DIRECTIVE:
Leave out the pictures and copy the remaining records exactly.

Dataset entries

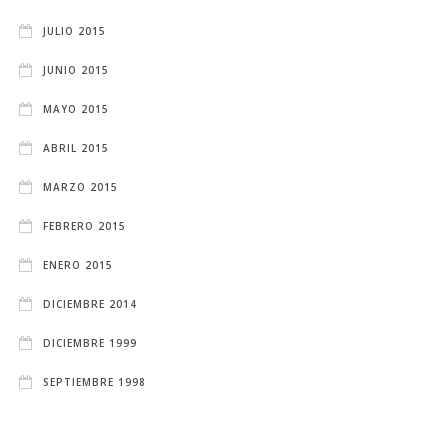
JULIO 2015
JUNIO 2015
MAYO 2015
ABRIL 2015
MARZO 2015
FEBRERO 2015
ENERO 2015
DICIEMBRE 2014
DICIEMBRE 1999
SEPTIEMBRE 1998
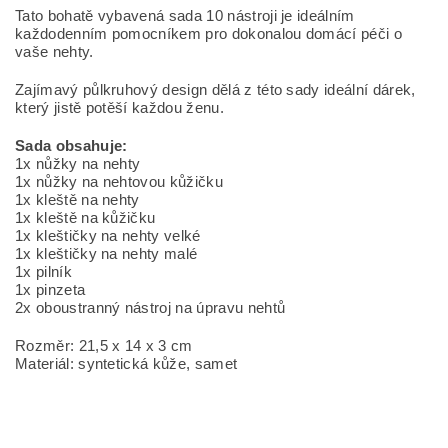
Tato bohatě vybavená sada 10 nástroji je ideálním
každodenním pomocníkem pro dokonalou domácí
péči o
vaše nehty.
Zajímavý půlkruhový design dělá z této sady ideální dárek,
který jistě potěší každou ženu.
Sada obsahuje:
1x nůžky na nehty
1x nůžky na nehtovou kůžičku
1x kleště na nehty
1x kleště na kůžičku
1x kleštičky na nehty velké
1x kleštičky na nehty malé
1x pilník
1x pinzeta
2x oboustranný nástroj na úpravu nehtů
Rozměr: 21,5 x 14 x 3 cm
Materiál: syntetická kůže, samet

TASK SOLUTION:
JULIO 2015
JUNIO 2015
MAYO 2015
ABRIL 2015
MARZO 2015
FEBRERO 2015
ENERO 2015
DICIEMBRE 2014
DICIEMBRE 1999
SEPTIEMBRE 1998
Tato bohatě vybavená sada 10 nástroji je ideálním
každodenním pomocníkem pro dokonalou domácí
péči o
vaše nehty.
Zajímavý půlkruhový design dělá z této sady ideální dárek,
který jistě potěší každou ženu.
Sada obsahuje:
1x nůžky na nehty
1x nůžky na nehtovou kůžičku
1x kleště na nehty
1x kleště na kůžičku
1x kleštičky na nehty velké
1x kleštičky na nehty malé
1x pilník
1x pinzeta
2x oboustranný nástroj na úpravu nehtů
Rozměr: 21,5 x 14 x 3 cm
Materiál: syntetická kůže, samet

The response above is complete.